# YOUR INSTRUCTIONS
Count the lines in the items below that contain the word "maximum". Reply with the number alone.

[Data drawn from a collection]
# # # # # # #

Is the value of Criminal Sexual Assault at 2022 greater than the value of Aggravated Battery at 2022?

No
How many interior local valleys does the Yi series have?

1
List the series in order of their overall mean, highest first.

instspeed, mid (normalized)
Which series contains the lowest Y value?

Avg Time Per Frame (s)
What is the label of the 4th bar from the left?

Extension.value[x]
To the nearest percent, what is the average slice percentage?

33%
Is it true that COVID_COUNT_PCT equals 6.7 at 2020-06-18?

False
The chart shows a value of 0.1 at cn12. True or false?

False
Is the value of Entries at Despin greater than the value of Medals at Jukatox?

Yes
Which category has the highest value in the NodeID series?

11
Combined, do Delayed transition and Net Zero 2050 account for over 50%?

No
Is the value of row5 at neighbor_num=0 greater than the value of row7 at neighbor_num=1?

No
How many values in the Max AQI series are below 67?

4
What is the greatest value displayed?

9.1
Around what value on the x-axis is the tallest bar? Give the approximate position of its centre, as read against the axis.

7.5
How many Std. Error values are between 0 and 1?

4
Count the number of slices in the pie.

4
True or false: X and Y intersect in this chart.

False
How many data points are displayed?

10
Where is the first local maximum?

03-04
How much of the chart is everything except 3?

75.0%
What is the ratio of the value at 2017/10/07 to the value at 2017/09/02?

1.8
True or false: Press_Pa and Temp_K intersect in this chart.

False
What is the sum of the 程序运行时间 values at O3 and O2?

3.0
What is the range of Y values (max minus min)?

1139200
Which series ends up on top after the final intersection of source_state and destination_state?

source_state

# # # # # # #

# SOLUTION TO THE EXERCISE
1